> Task details
Please return only the lines from the one with "Cemented, Lisankhu Pakhar" through the final line of the data, unchanged, with pictures omitted.

(Revision tracking records)
-----

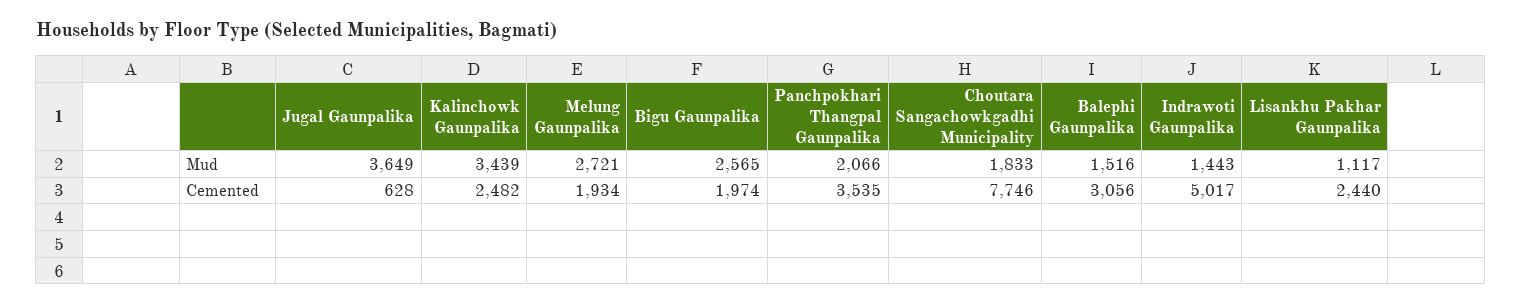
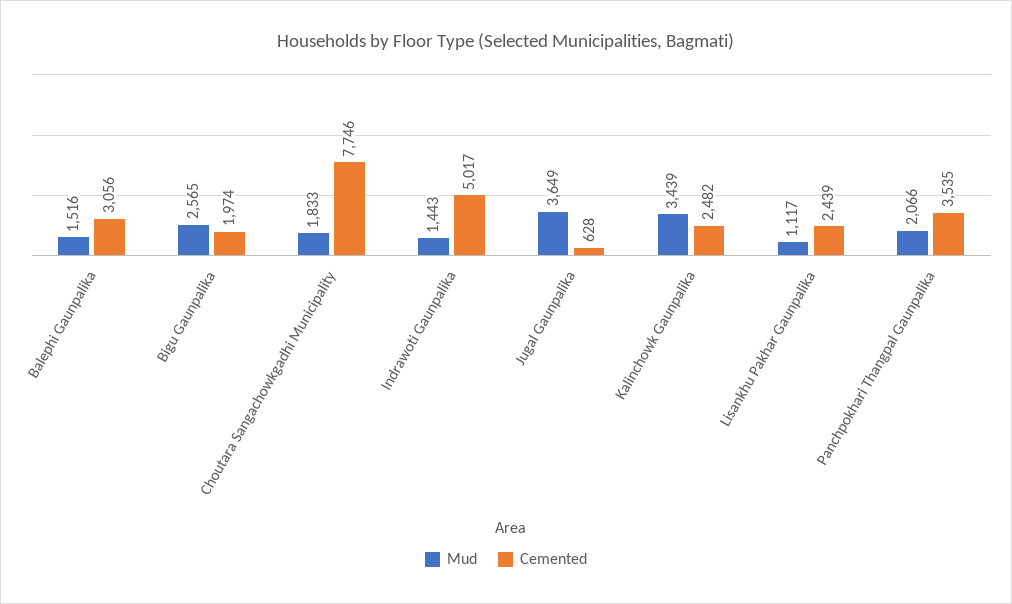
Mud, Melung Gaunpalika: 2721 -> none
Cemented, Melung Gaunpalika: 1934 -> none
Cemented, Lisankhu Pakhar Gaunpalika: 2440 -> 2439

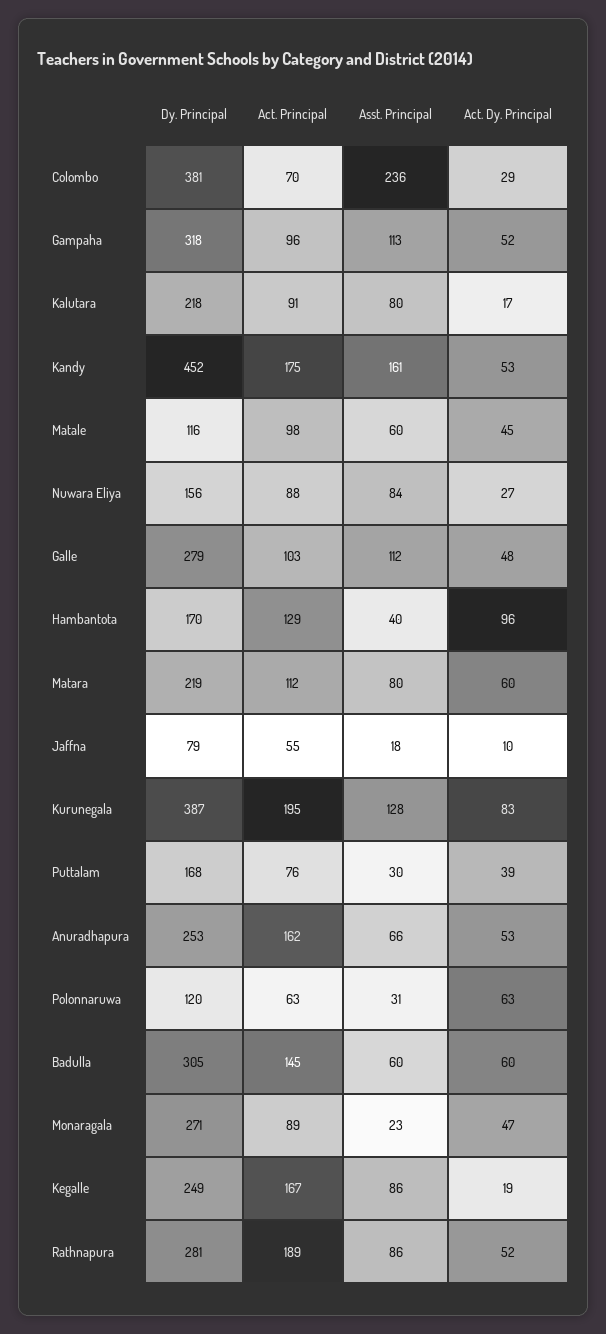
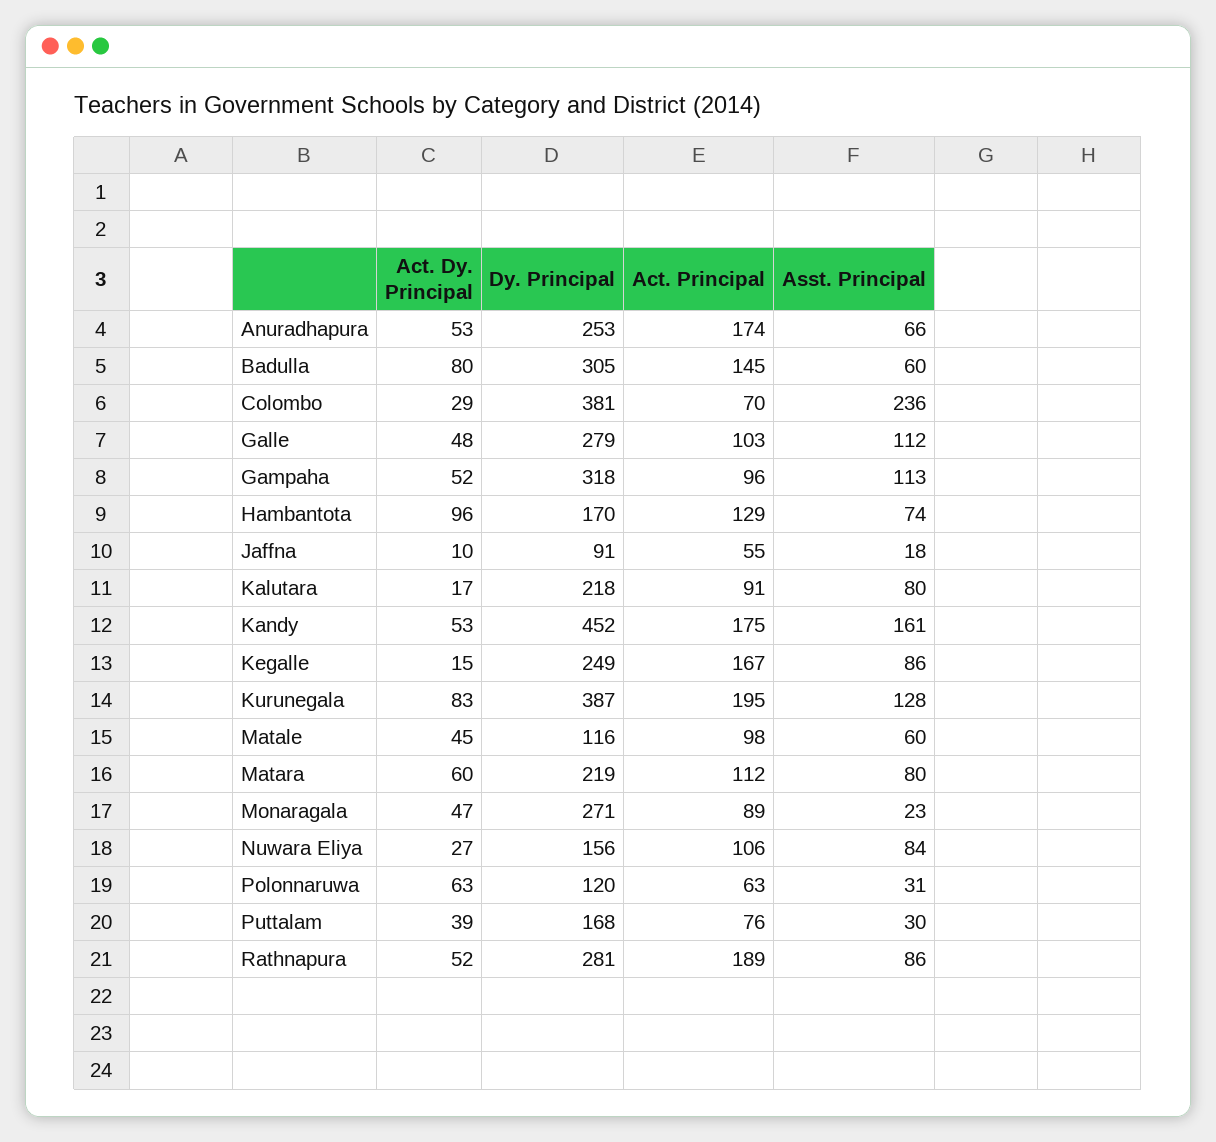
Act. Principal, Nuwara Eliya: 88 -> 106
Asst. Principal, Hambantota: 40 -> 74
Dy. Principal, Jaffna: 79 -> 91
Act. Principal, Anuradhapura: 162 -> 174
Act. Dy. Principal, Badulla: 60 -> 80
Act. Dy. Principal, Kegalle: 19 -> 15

-----

> Response area
Cemented, Lisankhu Pakhar Gaunpalika: 2440 -> 2439

Act. Principal, Nuwara Eliya: 88 -> 106
Asst. Principal, Hambantota: 40 -> 74
Dy. Principal, Jaffna: 79 -> 91
Act. Principal, Anuradhapura: 162 -> 174
Act. Dy. Principal, Badulla: 60 -> 80
Act. Dy. Principal, Kegalle: 19 -> 15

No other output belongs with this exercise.